TEKS LATIHAN:
PWMU.CO – Ada 245 Kata Takwa dalam Al-Quran, Begini Maknanya dalam “Tadabbur Ayat-Ayat Al-Quran” di Pengajian Orbit yang digelar virtual, Jumat (7/5/21) malam.
Pada pertemuan pengajian terakhir sebelum Idul Fitri itu, Prof Din Syamsuddin mengatakan, di dalam al-Quran, hampir di semua surat, banyak memuat istilah ‘takwa’ dan derivatifnya.
Rashda Diana, istri Din, menambahkan ada sekitar 245 kata dalam al-Quran yang menggambarkan takwa. Harapannya, ketakwaan itu terealisasi dalam kehidupan Muslim, karena bertakwa kepada Allah adalah yang utama bagi Muslim.
“Takwa melingkupi rasa takut, patuh, dan cinta seorang hamba kepada Allah SWT. Hasilnya, ketauhidan mutlak bagi hamba yang bertakwa itu,” ujar Diana.
Sebaran Takwa dalam al-Quran
Prof Din menunjukkan artikel dalam bahasa Arab berisi tabel sebaran kata takwa dalam al-Quran. Dia mengurai, di al-Fatihah tidak ada. Di al-Baqarah terbanyak, yaitu muncul 27 kali.
Kemudian, dili Imran sebanyak 18 kali, diikuti asy-Syuara 17 kali, dan al-Maidah 14 kali. Selain dari surat itu, penyebutan kata takwa hanya 1-3 atau kurang dari 10 kali.
Masih merujuk pada artikel yang sama, Din mengajak survei aneka pengertian kata takwa dan muttaqun dalam ayat-ayat al-Quran. Dia memandu memahami definisi takwa dengan membacakan satu per satu tiga pendapat berikut:
Ali bin Abi Thalib
Din menerangkan, menurut pendapat Ali bin Abi Thalib radhiyallahu anhu. Yaitu Al khaufu minal jalil, ada rasa takut dari Allah yang maha mulia. Kemudian, wal amalu bittanziil, mengerjakan apa yang Allah turunkan. Misal tidak sekadar membaca al-Quran tapi juga mengamalkannya.

MATERI DITAMPILKAN:
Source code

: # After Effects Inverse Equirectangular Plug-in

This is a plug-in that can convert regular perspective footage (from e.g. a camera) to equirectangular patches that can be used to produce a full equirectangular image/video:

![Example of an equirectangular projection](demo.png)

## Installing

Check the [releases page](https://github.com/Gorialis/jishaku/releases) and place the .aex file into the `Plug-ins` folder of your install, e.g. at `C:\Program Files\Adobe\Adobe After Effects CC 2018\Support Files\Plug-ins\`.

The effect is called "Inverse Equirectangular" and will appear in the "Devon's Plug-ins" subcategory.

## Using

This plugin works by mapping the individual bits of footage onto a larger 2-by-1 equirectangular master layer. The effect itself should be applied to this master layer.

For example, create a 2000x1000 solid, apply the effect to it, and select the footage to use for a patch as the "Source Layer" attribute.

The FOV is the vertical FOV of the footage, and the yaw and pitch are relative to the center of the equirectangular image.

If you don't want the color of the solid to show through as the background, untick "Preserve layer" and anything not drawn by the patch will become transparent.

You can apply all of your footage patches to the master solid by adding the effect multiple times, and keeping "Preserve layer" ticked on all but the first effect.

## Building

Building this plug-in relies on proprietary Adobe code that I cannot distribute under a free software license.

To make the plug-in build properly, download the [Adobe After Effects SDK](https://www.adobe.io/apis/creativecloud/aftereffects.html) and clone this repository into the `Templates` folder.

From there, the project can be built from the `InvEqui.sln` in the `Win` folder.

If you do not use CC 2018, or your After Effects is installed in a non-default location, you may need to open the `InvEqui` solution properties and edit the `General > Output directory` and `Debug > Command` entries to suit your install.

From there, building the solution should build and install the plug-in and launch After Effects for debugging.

==

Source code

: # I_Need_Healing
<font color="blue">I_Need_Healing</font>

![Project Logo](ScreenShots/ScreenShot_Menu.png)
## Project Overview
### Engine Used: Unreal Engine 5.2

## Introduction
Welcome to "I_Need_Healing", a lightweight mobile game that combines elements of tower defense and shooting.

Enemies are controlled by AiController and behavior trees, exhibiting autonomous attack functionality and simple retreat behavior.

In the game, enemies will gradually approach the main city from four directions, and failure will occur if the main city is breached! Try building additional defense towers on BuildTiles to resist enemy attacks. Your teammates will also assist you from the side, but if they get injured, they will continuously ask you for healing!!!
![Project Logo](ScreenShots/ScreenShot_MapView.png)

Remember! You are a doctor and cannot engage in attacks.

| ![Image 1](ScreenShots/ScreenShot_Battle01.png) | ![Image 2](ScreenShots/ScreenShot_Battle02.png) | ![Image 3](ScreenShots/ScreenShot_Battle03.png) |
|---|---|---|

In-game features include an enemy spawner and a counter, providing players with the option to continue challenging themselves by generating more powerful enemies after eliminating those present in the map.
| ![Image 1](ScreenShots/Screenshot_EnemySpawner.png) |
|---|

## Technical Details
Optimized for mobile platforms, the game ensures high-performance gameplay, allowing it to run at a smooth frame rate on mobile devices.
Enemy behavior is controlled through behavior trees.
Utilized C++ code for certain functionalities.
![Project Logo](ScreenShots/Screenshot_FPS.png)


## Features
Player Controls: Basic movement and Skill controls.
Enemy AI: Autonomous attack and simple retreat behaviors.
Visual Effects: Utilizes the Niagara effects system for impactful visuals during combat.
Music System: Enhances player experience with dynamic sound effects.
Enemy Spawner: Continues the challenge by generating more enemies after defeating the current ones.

BUTIR TUGAS 1: Ringkas paragraf teks latihan yang diawali "Rashda Diana, istri Din, menambahkan" menjadi daftar poin singkat yang tetap memuat fakta utamanya.
BUTIR TUGAS 2: Tuliskan lanjutan teks latihan tentang makna takwa dalam al-Quran, dimulai tepat setelah kalimat terakhirnya.

JAWABAN TUGAS 1:
- Rashda Diana, istri Din, menyebut ada sekitar 245 kata dalam al-Quran yang menggambarkan takwa.
- Ia berharap ketakwaan itu terwujud dalam kehidupan Muslim.
- Sebab, bagi Muslim, bertakwa kepada Allah adalah yang utama.

JAWABAN TUGAS 2:
Wal qanaatu bil qalil, ada rasa puas terhadap yang sedikit, yang Allah berikan. Kalau ada yang tamak (meminta lebih dan lebih) berarti tidak mengekspresikan ketakwaan.
Dan terakhir, wal istiadaadu liyaumir rakhiila, menyiapkan untuk akhirat atau tidak hanya asik dengan duniawi.
Ibnu Mas’ud
Din menjelaskan, menurut pendapat Ibnu Mas’ud radhiyallahu anhu, mengutip surat Ali Imran ayat 102, takwa itu memiliki tiga arti:
يَا أَيُّهَا الَّذِينَ آمَنُوا اتَّقُوا اللَّهَ حَقَّ تُقَاتِهِ وَلَا تَمُوتُنَّ إِلَّا وَأَنْتُمْ مُسْلِمُونَ
Kemudian menjelaskan, pertama, ayyuthoa falaa ya’shi. Artinya, menaati Allah, maka tidak bermaksiat kepada Allah.
Kedua, wayadhkur falaa yansa. Artinya, mengingat Allah dan tidak melupakan Allah.
Ketiga, wa aiyyaasykuro falaa yakfur. Artinya, senantiasa bersyukur dan tidak kufur nikmat.
Thalaq bin Habib
Din menjelaskan definisi takwa menurut Tholaq bin Habib rahimahullah. “Attaqwa anta’mala bithaatillah alannurimminallah tarjutsawaaballah waantatraka ma’shiyatallah alannurimminallah takhoofuiqaaballah“
Artinya, takwa itu beramal (berbuat) dan menaati Allah atas cahaya dari Allah, dengan berharap akan balasan Allah, meninggalkan kemaksiatan kepada Allah atas cahaya dari Allah, kamu menakuti hukuman Allah.
Akhirnya Din menyimpulkan, dari ragam pendapat itu, para ulama merumuskan definisi takwa yaitu menjalankan perintah Allah dan menjauhi larangan-Nya.
Musa bin A’yana
Terakhir, Din menjelaskan definisi takwa menurut Musa bin A’yana rahimahullah. “Almuttaqun tanazahu an asy-yaai minal khalali makhofatan ayyaqou fil haram fasamahumullah muttaqiin“.
Artinya, orang-orang bertakwa selalu menikmati segala hal yang halal dan takut terjebak pada hal-hal yang haram. Inilah orang-orang yang takut dan bertakwa.
Takwa Melindungi Diri
Diana menerangkan, takwa, dalam bahasa Arab, berasal dari kata waqa, yaqi, wiqayah. Wiqayah berarti menjaga atau menutupi sesuatu dari bahaya.
Jadi, dalam hubungannya dengan Allah, takwa bermakna melindungi diri dari azab Allah yang menyakiti dirinya sendiri. “Kita harus menghindarinya atas dasar menjalankan perintah Allah dan menjauhi larangannya. Larangan yang menyebabkan kita terjerumus ke neraka,” jelasnya.
Diana juga menerangkan arti takwa menurut Baedhowi. Yaitu menjaga, merawat, atau memelihara dirinya dari apa yang membahayakan dirinya untuk akhirat kelak.
Menurut Baedhowi, lanjutnya, ada 3 makna takwa: melindungi diri dari azab yang kekal di akhirat, menghindari perbuatan syirik dan maksiat kecil, serta memisahkan keburukan dari kabenaran.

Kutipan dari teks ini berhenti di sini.